• **Texte du document**
━━━━━━━━━━

Chapeau bas donc à ce vaste pays qui peine, comme le Burkina, à sortir du sous-développement, mais qui, contrairement au nôtre, multiplie entre deux putsches les bons exemples démocratiques. Ce doit être ailleurs, sauf erreur ou omission, la première fois depuis   le renouveau démocratique entamé au début des années 90 qu'une telle chose se produit sur le continent.

Mais s'il est juste et bon de saluer l'initiative de Mahamadou Issoufou, le chef de file de l'opposition qui a osé lutter, il faut tout aussi s'incliner devant l'élégance républicaine du chef du gouvernement qui, dans son infortune, a su être fair-play.

Morceaux choisis : "Aujourd'hui (le jeudi 31 mai 2007 NDLR), le gouvernement s'est écroulé : je veux en féliciter l'opposition qui a réussi un travail de maître parce que la chose la plus improbable dans une majorité de 88 vient de se réaliser...

La démocratie vient de s'exprimer ; elle a ses règles, sa loi : nous sommes des démocrates et nous souhaitons que notre démocratie continue". Salut l'artiste !

━━━━━━━━━━

• **Liste des données**
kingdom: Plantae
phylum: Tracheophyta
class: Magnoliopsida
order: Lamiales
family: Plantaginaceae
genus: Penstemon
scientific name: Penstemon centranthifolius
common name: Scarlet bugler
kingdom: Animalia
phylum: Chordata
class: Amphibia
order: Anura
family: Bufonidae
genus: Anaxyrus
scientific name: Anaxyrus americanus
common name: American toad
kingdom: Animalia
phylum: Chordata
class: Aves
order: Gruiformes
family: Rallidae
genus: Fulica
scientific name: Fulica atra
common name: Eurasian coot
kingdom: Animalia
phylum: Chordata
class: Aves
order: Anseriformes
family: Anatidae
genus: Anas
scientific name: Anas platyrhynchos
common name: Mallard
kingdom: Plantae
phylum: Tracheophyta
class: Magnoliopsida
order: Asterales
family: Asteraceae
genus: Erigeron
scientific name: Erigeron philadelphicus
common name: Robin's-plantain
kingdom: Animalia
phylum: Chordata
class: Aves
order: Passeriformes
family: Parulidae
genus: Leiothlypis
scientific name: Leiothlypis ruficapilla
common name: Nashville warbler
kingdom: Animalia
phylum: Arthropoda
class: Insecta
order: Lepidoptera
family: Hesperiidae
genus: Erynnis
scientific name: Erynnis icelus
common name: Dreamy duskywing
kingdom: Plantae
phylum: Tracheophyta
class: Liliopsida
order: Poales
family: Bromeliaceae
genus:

━━━━━━━━━━

• **Consigne 1**
Réécris plus brièvement le paragraphe du texte qui commence par « Mais s'il est juste et bon », en conservant ses faits principaux.
• **Consigne 2**
Reprends la liste depuis sa première ligne jusqu'à la ligne contenant « family: Hesperiidae » incluse, en remplaçant « common name » par « vernacular name » et en laissant tout le reste inchangé.

• **Réponse 1**
Il faut saluer l'initiative de Mahamadou Issoufou, chef de file de l'opposition, qui a osé lutter, mais aussi l'élégance républicaine du chef du gouvernement, resté fair-play dans son infortune.

• **Réponse 2**
kingdom: Plantae
phylum: Tracheophyta
class: Magnoliopsida
order: Lamiales
family: Plantaginaceae
genus: Penstemon
scientific name: Penstemon centranthifolius
vernacular name: Scarlet bugler
kingdom: Animalia
phylum: Chordata
class: Amphibia
order: Anura
family: Bufonidae
genus: Anaxyrus
scientific name: Anaxyrus americanus
vernacular name: American toad
kingdom: Animalia
phylum: Chordata
class: Aves
order: Gruiformes
family: Rallidae
genus: Fulica
scientific name: Fulica atra
vernacular name: Eurasian coot
kingdom: Animalia
phylum: Chordata
class: Aves
order: Anseriformes
family: Anatidae
genus: Anas
scientific name: Anas platyrhynchos
vernacular name: Mallard
kingdom: Plantae
phylum: Tracheophyta
class: Magnoliopsida
order: Asterales
family: Asteraceae
genus: Erigeron
scientific name: Erigeron philadelphicus
vernacular name: Robin's-plantain
kingdom: Animalia
phylum: Chordata
class: Aves
order: Passeriformes
family: Parulidae
genus: Leiothlypis
scientific name: Leiothlypis ruficapilla
vernacular name: Nashville warbler
kingdom: Animalia
phylum: Arthropoda
class: Insecta
order: Lepidoptera
family: Hesperiidae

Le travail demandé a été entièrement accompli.